Key notes from the speech:
- In our baseline outlook, we expect growth in the United States to remain solid, labor markets to stay strong, and inflation to move back up and run near 2 percent.
- Uncertainties about this outlook have increased, however, particularly regarding trade developments and global growth.
- US growth appears to have moderated.
- Uncertainties are viewed around trade and global growth.
- In addition, issues such as the U.S. federal debt ceiling and Brexit remain unresolved.
- Fed saw core PCE running at 1.7% y/y in June.
- Baseline Fed outlook is for US growth to remain solid but uncertainties have increased.
- FOMC participants have also raised concerns about a more prolonged shortfall in inflation below our 2 percent target.
- Long-run factors contributing to lower interest rates, growth and inflation likely to persist.
- Manufacturing sector has been weak since the start of the year.
- Market-based measures of inflation compensation have shifted down, and some survey-based expectations measures are near the bottom of their historical ranges.
- Many FOMC participants judged at the time of our most recent meeting in June that the combination of these factors strengthens the case for a somewhat more accommodative stance of policy.
- We are carefully monitoring these developments and assessing their implications for the U.S economic outlook and inflation, and will act as appropriate to sustain the expansion, with a strong labor market and inflation near its symmetric 2 percent objective.
- Growth in US consumer spending appears to have bounced back but business investment growth has slowed notably.
- We will also assess these developments in the context of the broader structural changes monetary policymakers have been facing since the Great Recession.
- I will focus on three tonight: the changed macroeconomic backdrop, the expanded toolkit, and the heightened focus on communication and transparency.
About Jerome H. Powell
Jerome H. Powell took office as a member of the Board of Governors of the Federal Reserve System on May 25, 2012, to fill an unexpired term. On November 2, 2017, President Donald Trump nominated Powell to serve as the next Chairman of the Federal Reserve. Powell assumed office as Chair on February 5, 2018.
It is much of the same here and there is little reaction so far as a rate cut is priced in. The market may be all but convinced that the Fed is set to cut rates at the July 31 FOMC meeting. We have heard from numerous Fed’ speakers in recent sessions advocating for a rate cut.
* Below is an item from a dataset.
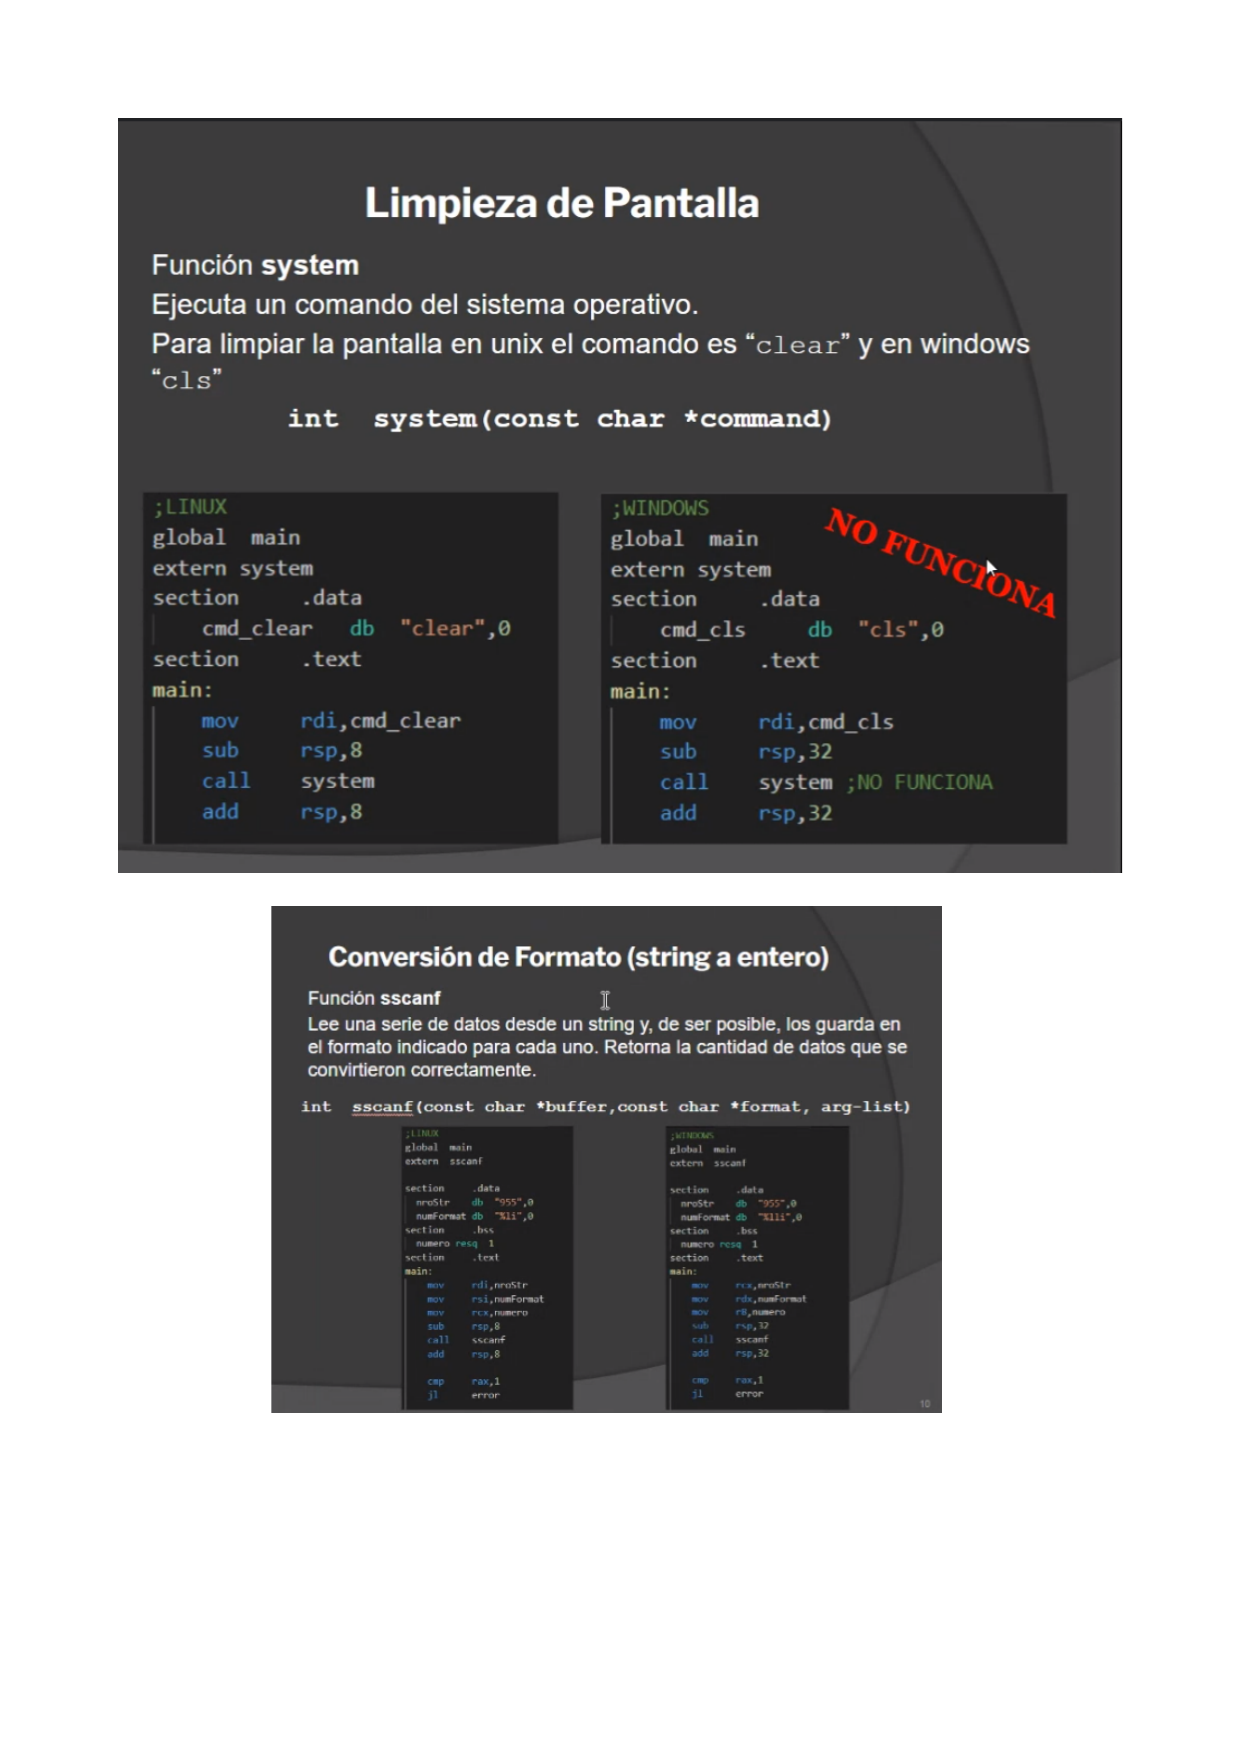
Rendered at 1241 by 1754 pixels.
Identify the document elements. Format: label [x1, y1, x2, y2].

picture [271, 906, 942, 1413]
picture [118, 118, 1123, 873]
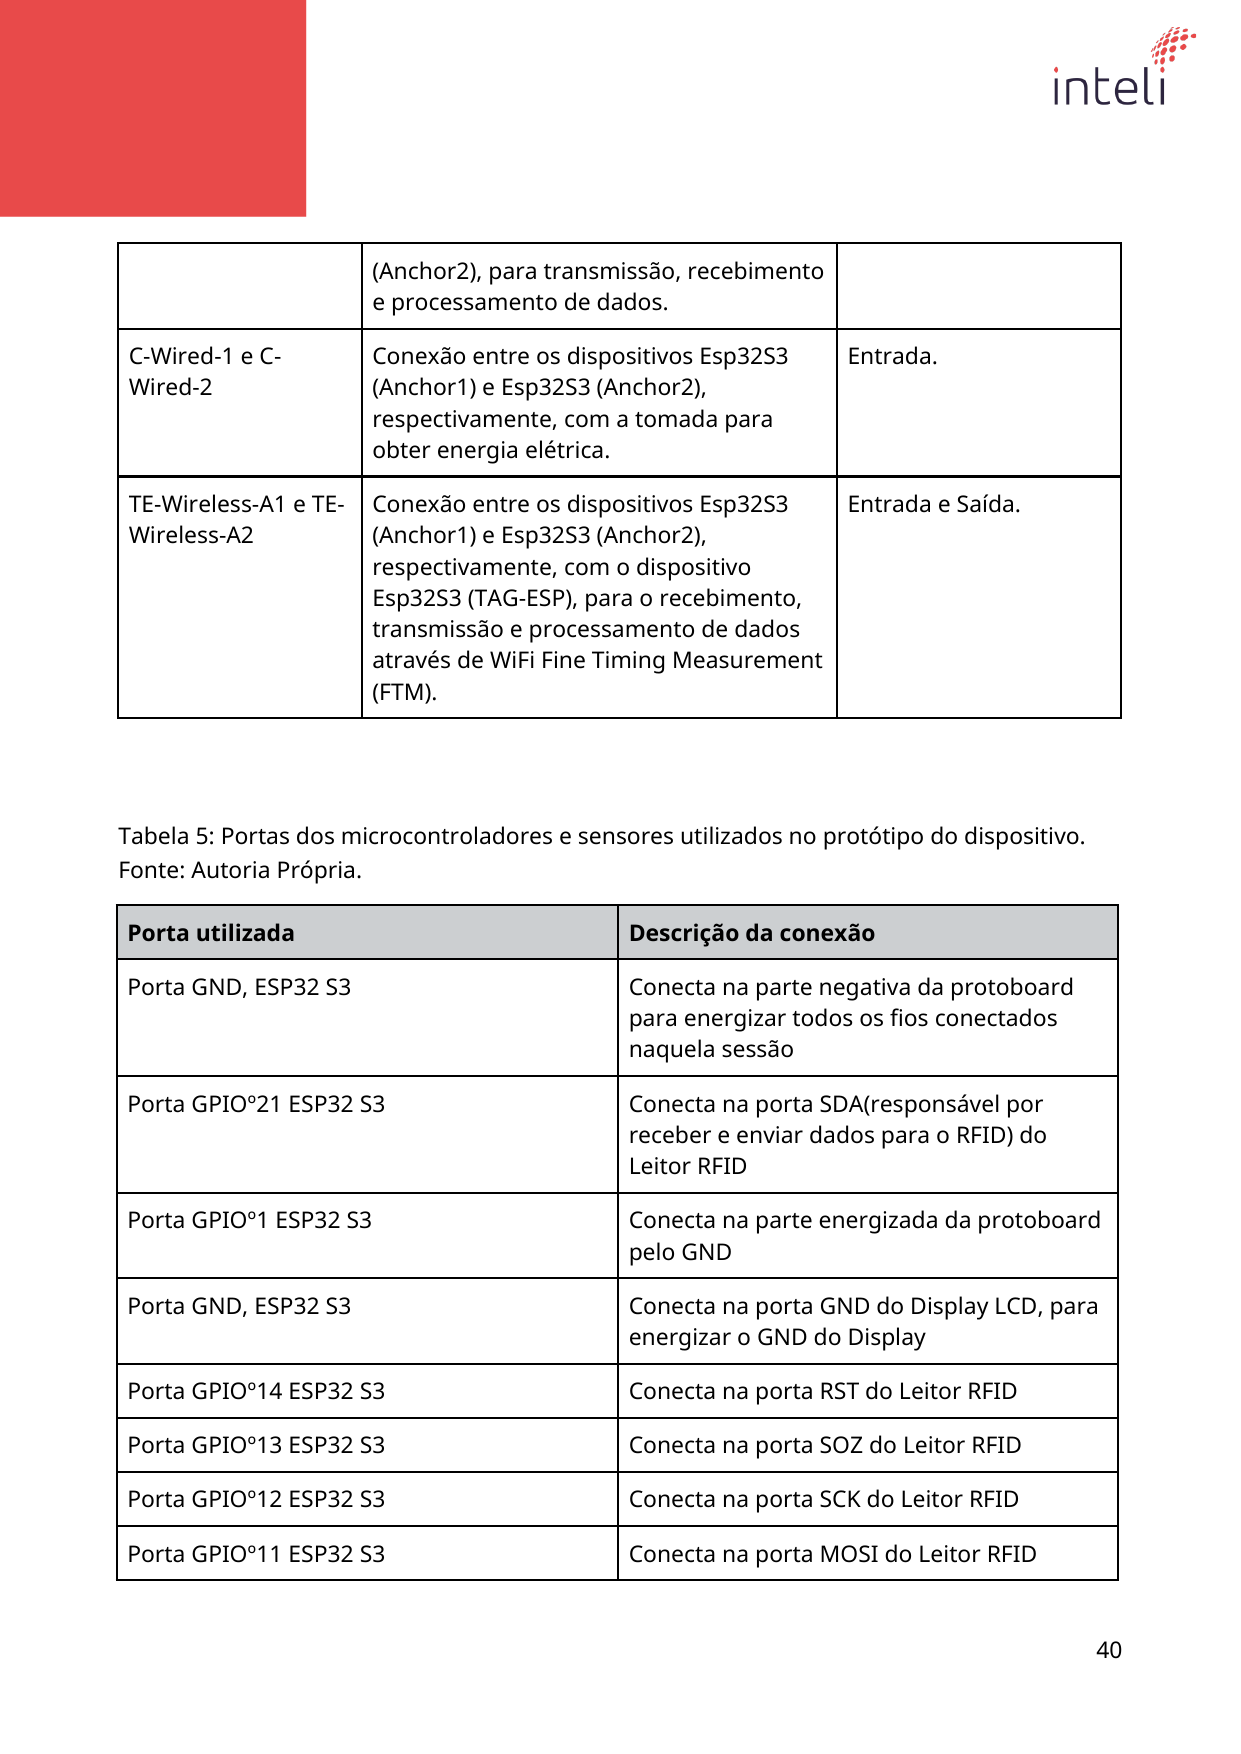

Analysts at Rabobank argue that there is plenty of uncertainty about what path will be followed by policy makers beyond then. “This week’s releases of US retail sales and production data will be closely watched with risky assets potentially sticking with the view that bad news is good news if it means a more aggressive policy reaction from the FOMC. The Fed’s Beige book is also due for release this week.”